• [Exercise requirements] Exactly the lines below from the one with "Taille de la parcelle" up to and including the one with "Technologien zustimmst, können" make up the answer, with nothing else added.

*** Block opens ***

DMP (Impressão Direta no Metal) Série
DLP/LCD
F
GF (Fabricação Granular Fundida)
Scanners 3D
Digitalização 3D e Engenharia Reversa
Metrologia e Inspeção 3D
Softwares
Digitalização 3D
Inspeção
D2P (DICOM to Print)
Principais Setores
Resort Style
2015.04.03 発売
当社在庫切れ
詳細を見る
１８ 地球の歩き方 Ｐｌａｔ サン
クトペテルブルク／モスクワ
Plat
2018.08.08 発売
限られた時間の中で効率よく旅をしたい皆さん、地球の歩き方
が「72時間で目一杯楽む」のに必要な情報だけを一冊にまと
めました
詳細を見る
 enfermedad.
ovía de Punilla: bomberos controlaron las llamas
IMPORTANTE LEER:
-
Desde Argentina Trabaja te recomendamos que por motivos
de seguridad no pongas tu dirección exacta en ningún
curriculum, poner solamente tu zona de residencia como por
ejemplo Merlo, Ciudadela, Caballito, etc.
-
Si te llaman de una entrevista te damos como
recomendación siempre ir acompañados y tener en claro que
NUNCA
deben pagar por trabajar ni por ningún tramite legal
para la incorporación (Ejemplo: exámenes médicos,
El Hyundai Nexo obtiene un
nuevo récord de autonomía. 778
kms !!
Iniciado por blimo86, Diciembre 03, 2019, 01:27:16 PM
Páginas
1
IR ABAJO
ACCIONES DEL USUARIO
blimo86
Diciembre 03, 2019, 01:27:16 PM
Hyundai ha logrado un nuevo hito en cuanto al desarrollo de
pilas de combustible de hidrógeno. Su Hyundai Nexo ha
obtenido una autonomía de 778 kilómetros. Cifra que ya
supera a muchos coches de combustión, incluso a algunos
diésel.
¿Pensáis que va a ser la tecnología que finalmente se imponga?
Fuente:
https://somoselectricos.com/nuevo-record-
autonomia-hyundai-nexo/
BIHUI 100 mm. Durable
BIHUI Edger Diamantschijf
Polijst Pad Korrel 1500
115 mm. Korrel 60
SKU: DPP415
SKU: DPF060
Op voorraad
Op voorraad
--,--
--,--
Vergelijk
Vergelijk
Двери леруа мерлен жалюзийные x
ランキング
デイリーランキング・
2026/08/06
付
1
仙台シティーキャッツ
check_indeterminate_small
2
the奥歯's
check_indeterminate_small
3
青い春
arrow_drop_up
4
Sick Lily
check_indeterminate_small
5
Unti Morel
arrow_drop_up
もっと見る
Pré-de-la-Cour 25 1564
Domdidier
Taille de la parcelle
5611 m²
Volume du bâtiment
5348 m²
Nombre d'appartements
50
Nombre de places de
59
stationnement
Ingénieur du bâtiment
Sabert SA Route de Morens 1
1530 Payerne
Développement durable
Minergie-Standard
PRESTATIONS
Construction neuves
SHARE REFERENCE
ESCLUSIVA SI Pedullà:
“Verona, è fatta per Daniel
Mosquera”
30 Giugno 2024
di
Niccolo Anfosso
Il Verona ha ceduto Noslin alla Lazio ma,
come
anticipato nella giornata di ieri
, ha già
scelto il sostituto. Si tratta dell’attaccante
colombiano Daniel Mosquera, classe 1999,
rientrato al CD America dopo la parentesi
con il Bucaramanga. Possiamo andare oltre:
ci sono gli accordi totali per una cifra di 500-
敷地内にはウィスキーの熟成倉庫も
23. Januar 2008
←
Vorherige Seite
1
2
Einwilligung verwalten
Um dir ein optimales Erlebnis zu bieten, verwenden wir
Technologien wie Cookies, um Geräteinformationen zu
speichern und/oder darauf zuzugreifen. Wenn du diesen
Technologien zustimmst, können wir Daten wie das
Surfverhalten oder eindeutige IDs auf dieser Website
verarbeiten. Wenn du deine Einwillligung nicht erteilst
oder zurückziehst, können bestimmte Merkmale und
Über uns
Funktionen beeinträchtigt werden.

*** Block closes ***

• [The completed task]
Taille de la parcelle
5611 m²
Volume du bâtiment
5348 m²
Nombre d'appartements
50
Nombre de places de
59
stationnement
Ingénieur du bâtiment
Sabert SA Route de Morens 1
1530 Payerne
Développement durable
Minergie-Standard
PRESTATIONS
Construction neuves
SHARE REFERENCE
ESCLUSIVA SI Pedullà:
“Verona, è fatta per Daniel
Mosquera”
30 Giugno 2024
di
Niccolo Anfosso
Il Verona ha ceduto Noslin alla Lazio ma,
come
anticipato nella giornata di ieri
, ha già
scelto il sostituto. Si tratta dell’attaccante
colombiano Daniel Mosquera, classe 1999,
rientrato al CD America dopo la parentesi
con il Bucaramanga. Possiamo andare oltre:
ci sono gli accordi totali per una cifra di 500-
敷地内にはウィスキーの熟成倉庫も
23. Januar 2008
←
Vorherige Seite
1
2
Einwilligung verwalten
Um dir ein optimales Erlebnis zu bieten, verwenden wir
Technologien wie Cookies, um Geräteinformationen zu
speichern und/oder darauf zuzugreifen. Wenn du diesen
Technologien zustimmst, können wir Daten wie das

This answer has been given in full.